Sometimes you just have to think radically. That's what William Taylor did. Mr. Taylor is a farmer from Northern Ireland who developed a device called the "Livestock Power Mill" - basically a treadmill for cows. Mr. Taylor figures that the world's 1.3 billion cattle could produce 6 per cent of the world's electricity requirement if the cattle were to walk on his treadmills for eight hours each day. It's radical thinking like this that can make life better for everyone.

Radical thinking might also make life better for you in retirement. I'm talking about setting aside conventional thinking. In particular, I want to talk to those of you who are business owners.

A common approach

If you're a business owner, one of the primary issues that you face regularly is how to compensate yourself. Should you take salary? Dividends from your corporation? Both? A very common approach to compensation is to pay yourself enough salary so that you maximize your RRSP contribution room. After all, your RRSP contribution room is calculated as 18 per cent of your "earned income" from the prior year (salary is earned income, while dividends are not), and is capped at the annual maximum ($22,450 for 2011). If, for example, you had paid yourself $124,722 of salary in 2010, this would entitle you to the maximum RRSP contribution room of $22,450 for 2011. More than likely, you're making an RRSP contribution this month to use up some or all of that RRSP room you've created for yourself.

But does it really make the most sense to pay yourself that much salary and then contribute to your RRSP? Is there a better alternative if you hope to maximize your retirement savings?

A different approach

A recent publication from CIBC Private Wealth Management, "Rethinking RRSPs for Business Owners," builds the case for a different approach to retirement savings. Written by Jamie Golombek, the publication concludes that, as a business owner, you'll be better off paying yourself dividends from your corporation to fund your lifestyle needs, and leaving the excess earnings in your company to grow for retirement. The other alternative, of course, is to pay yourself sufficient salary to maximize your RRSP contributions and save for retirement using your RRSP as the savings vehicle.

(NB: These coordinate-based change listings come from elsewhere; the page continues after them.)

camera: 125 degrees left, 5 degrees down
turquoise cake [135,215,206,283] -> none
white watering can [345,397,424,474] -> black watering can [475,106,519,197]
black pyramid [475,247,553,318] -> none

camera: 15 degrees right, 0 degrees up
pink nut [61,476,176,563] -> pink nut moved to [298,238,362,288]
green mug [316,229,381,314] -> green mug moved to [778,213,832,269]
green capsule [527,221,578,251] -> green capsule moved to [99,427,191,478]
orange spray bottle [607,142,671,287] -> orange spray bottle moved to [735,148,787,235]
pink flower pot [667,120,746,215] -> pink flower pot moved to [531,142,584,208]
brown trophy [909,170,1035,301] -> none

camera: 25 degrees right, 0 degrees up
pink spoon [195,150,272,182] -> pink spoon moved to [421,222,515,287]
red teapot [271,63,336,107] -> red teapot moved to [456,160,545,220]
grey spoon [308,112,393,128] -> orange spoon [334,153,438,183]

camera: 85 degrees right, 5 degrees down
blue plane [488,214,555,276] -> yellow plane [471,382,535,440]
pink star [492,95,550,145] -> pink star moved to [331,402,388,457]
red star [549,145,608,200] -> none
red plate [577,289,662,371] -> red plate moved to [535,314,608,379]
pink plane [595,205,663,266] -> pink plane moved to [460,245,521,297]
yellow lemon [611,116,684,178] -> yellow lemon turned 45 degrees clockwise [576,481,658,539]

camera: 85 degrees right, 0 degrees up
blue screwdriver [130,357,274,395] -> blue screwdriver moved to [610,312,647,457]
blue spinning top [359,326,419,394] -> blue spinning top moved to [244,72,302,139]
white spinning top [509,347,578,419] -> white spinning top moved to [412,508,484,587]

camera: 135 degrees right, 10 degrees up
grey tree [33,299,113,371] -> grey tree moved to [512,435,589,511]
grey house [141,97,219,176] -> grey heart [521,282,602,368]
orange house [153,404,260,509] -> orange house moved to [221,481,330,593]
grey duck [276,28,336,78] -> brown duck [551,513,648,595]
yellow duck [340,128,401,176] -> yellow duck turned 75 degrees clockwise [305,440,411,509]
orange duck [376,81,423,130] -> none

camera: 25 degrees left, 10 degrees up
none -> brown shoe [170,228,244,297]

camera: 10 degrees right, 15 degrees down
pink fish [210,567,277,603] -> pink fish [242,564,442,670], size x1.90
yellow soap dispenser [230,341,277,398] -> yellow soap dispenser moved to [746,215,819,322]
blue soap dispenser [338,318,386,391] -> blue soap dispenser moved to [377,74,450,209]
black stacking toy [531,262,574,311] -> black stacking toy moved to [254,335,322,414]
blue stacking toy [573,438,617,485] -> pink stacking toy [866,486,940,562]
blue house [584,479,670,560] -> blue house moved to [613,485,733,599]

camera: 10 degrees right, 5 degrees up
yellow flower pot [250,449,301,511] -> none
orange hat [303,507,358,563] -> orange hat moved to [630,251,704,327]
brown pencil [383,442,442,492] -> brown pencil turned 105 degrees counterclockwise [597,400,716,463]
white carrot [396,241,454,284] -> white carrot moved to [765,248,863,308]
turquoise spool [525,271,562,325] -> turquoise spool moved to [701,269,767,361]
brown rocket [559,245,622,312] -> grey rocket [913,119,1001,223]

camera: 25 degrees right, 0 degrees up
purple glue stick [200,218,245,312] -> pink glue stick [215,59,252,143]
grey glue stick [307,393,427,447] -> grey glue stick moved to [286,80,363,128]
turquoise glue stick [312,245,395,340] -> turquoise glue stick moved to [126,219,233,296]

Take an example. Suppose you pay yourself $124,722 of salary out of your corporation, contribute the maximum $22,450 to your RRSP, and live off the rest of the after-tax income. In this case, you'll have about $72,000 after taxes to spend. Your RRSP will grow over time. At the end of 20 years, assume the RRSP is liquidated and you keep whatever is left over after tax. Call this Scenario A.

Now, compare this alternative to Scenario B, where you instead draw enough dividends from your corporation to provide you with that same $72,000 after taxes to spend, and you then leave the excess in your corporation to be invested. At the end of 20 years, assume that the portfolio in the company is liquidated and the funds are paid out of the corporation to you personally.

CIBC's figures show that you'd have more in your hands after taxes in Scenario B, and this is true regardless of the portfolio you choose to create in the RRSP or in the corporation (i.e. fully equity, balanced, or fully fixed income).

The reasons

So, why do the numbers work out this way? Three reasons. First, less tax will be paid overall if you allow the company to pay tax on its earnings and then pay dividends to yourself rather than salary. Second, the after-tax amount going into the investment account inside the corporation is higher than the amount being invested in the RRSP each year. Why? Because the personal tax on any salary paid out is more than the corporate tax paid on earnings kept inside the corporation (if we assume the earnings in the company are eligible for the small business deduction; this is generally the case on the first $500,000 of taxable income in the corporation).

Finally, the portfolio inside the corporation is more tax efficient at the time of liquidation than the RRSP because you'll only face tax on capital gains at that time (RRSP withdrawals, on the other hand, are fully taxable as income).

There are other things to consider before making a final decision as to how you're going to save for retirement if you're a business owner. You'd be wise to visit a tax pro to talk it over.